Storage - EBS, S3, RDS, ElasticCache, and CloudFront

When you create an EC2 instance, it works with one or several Elastic Block Stores (EBS) (https://aws.amazon.com/ebs/). An EBS is a replicated storage volume EC2 instances can mount to use as their filesystem. When you create a new EC2 instance, you can create a new EBS, and decide if it runs on an SSD or an HDD disk, the initial size, and some other options. Depending on your choices, the volume is more or less expensive.

Simple Storage Service (S3) (https://aws.amazon.com/s3/) is a storage service that organizes data into buckets. Buckets are, roughly, namespaces that you can use to organize your data. A bucket can be seen as a key-value storage, where a value is data you want to store. There is no upper limit for the size of the data, and S3 provides everything needed to stream big files in and out of its buckets. S3 is often used to distribute files, since each entry in a bucket can be exposed as a unique, public URL. CloudFront can be configured to use S3 as a backend.

One interesting feature is that S3 provides different storage backend depending on how often the files are written or accessed. For instance, Glacier (https://aws.amazon.com/glacier/) can be used as a backend when you want to store big files that are rarely accessed. One use case can be backups. It is quite easy to interact with S3 from your Python applications, and pretty common to see S3 as a data backend in microservices.
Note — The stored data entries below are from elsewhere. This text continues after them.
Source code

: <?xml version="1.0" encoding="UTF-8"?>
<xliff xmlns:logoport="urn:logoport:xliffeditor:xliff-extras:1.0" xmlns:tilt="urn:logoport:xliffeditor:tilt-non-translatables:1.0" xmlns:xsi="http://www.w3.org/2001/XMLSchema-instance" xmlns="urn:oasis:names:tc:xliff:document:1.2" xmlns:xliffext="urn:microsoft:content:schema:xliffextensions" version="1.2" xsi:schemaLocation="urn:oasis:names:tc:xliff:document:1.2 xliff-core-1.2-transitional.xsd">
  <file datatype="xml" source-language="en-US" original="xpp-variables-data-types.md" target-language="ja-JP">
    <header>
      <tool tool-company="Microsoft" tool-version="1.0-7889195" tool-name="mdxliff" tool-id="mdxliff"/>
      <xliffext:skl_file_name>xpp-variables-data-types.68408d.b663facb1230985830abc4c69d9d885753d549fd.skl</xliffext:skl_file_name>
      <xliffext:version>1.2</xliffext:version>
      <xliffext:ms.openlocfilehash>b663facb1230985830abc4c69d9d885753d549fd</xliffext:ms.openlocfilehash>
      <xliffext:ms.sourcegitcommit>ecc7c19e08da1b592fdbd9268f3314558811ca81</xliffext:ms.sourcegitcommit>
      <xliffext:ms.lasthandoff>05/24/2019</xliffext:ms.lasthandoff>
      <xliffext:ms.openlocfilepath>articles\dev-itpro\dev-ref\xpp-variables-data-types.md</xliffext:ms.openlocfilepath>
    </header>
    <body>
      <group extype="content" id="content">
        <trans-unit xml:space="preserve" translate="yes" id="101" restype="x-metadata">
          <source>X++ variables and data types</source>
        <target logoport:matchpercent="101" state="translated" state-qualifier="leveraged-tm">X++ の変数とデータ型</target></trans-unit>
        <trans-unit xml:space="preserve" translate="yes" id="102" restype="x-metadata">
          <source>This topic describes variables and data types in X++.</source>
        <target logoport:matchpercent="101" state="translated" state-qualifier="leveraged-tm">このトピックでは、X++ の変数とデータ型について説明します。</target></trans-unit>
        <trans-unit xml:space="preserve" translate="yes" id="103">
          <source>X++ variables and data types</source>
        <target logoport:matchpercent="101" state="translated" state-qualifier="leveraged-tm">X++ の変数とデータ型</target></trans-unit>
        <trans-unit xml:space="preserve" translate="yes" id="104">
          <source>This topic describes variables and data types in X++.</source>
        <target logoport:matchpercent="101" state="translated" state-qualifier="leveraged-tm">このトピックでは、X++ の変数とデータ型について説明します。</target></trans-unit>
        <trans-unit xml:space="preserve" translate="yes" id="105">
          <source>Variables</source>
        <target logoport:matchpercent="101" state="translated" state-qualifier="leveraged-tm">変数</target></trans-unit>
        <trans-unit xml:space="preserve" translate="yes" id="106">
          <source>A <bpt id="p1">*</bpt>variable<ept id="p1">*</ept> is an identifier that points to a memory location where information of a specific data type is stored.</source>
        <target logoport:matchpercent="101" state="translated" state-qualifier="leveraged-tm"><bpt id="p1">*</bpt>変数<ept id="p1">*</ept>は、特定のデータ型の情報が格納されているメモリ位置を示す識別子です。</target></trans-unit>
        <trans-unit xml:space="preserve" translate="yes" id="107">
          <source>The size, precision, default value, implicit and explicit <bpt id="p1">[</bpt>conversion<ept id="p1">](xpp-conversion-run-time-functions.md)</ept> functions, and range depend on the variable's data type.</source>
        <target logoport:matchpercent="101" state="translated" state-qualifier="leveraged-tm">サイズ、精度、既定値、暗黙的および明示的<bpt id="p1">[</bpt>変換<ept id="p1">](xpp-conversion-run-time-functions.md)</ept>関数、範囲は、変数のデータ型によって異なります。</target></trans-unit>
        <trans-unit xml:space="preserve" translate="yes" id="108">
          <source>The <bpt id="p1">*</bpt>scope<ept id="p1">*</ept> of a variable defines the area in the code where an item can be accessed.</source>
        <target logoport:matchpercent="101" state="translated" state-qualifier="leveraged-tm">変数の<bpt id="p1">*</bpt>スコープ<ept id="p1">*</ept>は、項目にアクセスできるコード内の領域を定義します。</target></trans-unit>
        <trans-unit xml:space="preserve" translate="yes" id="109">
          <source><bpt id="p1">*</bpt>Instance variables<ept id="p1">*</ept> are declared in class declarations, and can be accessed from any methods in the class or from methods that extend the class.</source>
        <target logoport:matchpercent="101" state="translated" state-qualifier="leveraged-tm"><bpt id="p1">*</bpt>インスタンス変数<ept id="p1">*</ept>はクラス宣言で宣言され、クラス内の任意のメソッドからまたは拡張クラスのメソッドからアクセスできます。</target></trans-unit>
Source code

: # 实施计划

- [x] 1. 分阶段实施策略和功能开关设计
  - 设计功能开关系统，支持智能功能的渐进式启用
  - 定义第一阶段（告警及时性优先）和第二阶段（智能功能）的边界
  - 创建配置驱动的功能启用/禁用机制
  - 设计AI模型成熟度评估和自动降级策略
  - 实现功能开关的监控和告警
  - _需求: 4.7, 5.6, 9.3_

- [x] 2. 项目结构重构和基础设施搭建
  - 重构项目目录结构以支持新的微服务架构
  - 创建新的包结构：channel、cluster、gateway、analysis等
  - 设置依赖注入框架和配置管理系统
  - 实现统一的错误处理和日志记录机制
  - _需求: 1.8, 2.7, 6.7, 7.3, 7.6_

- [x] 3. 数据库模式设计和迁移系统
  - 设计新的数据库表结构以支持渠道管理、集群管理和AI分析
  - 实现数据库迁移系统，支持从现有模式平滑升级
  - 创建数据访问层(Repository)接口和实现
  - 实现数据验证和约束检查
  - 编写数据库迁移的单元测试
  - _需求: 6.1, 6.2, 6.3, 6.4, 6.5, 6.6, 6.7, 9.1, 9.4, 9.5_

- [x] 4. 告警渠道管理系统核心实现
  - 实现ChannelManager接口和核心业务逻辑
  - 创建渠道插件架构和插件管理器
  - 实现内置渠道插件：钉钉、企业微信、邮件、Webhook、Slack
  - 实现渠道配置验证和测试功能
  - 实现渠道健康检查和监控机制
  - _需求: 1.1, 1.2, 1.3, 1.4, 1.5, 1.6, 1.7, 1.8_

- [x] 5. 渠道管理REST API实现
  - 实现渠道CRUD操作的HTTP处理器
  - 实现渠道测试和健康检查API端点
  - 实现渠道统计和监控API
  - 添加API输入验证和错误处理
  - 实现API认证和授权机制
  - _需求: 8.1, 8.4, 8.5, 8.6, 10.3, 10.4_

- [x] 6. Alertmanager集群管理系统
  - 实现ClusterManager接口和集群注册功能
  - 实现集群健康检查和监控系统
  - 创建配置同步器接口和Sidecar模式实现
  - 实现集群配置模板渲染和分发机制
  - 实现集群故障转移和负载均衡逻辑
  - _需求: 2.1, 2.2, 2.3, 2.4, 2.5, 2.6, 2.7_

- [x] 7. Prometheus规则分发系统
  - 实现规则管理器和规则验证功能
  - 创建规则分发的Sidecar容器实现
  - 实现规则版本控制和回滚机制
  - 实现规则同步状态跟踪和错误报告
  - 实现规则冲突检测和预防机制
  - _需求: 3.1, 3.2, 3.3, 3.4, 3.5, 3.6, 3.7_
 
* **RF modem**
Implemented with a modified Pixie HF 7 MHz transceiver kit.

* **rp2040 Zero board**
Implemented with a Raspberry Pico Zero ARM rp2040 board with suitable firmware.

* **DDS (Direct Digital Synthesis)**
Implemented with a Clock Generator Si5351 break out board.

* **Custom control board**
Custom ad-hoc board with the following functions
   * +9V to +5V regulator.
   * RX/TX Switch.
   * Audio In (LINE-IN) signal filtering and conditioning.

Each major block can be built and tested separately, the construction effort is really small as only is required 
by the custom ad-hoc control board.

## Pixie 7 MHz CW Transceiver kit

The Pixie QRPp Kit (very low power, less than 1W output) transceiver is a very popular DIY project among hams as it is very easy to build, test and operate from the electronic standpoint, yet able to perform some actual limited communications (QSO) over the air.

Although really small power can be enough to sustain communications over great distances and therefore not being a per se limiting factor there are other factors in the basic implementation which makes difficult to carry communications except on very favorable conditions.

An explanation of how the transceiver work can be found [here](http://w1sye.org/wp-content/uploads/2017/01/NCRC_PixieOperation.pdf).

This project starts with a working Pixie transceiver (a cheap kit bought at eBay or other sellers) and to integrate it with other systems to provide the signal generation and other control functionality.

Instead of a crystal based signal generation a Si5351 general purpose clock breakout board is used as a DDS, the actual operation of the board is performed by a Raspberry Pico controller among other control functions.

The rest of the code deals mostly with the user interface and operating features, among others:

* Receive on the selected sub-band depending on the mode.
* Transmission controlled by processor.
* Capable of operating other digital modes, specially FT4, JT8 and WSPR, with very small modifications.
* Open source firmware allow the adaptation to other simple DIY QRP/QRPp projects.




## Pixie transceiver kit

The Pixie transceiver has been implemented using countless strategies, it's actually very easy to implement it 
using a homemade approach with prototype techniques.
ElasticCache (https://aws.amazon.com/elasticache/) is a cache service that has two backends--Redis and Memcached. ElasticCache leverages Redis' shard and replication features, and lets you deploy a cluster of Redis nodes. If you host a lot of data in Redis and might go over the RAM capacity, Redis shards can spread the data across several nodes and raise Redis' capacity.

Relational Database Service (RDS) (https://aws.amazon.com/rds/) is a database service that has many database backends available; in particular, MySQL and PostgreSQL.

AWS has an online calculator you can use to estimate the cost of your deployments; see http://calculator.s3.amazonaws.com/index.html.

The big advantage of using RDS over your database deployment is that AWS takes care of managing clusters of nodes, and offers high availability and reliability for your database without having to worry about doing any maintenance work yourself. The recent addition of PostgreSQL in RDS backends made this service very popular, and is often one of the reasons people host their application on AWS.

Another recently added backend is the proprietary, locked-in Amazon Aurora (https://aws.amazon.com/rds/aurora/details/), which implements MySQL 5.x, but is supposed to run much faster (5x faster, according to Amazon).

Lastly, CloudFront (https://aws.amazon.com/cloudfront/) is Amazon's Content Delivery Network (CDN). If you have static files you want to serve, this is the best way to do it when your users are spread all over the world. Amazon caches the files, and makes them available with the minimum latency possible by routing the client's requests to the closest server. A CDN is what you need to use to serve video, CSS, and JS files--one thing to look at, though, is the cost. If you have a few assets to serve for your microservice, it might be simpler to serve them directly from your EC2 instance.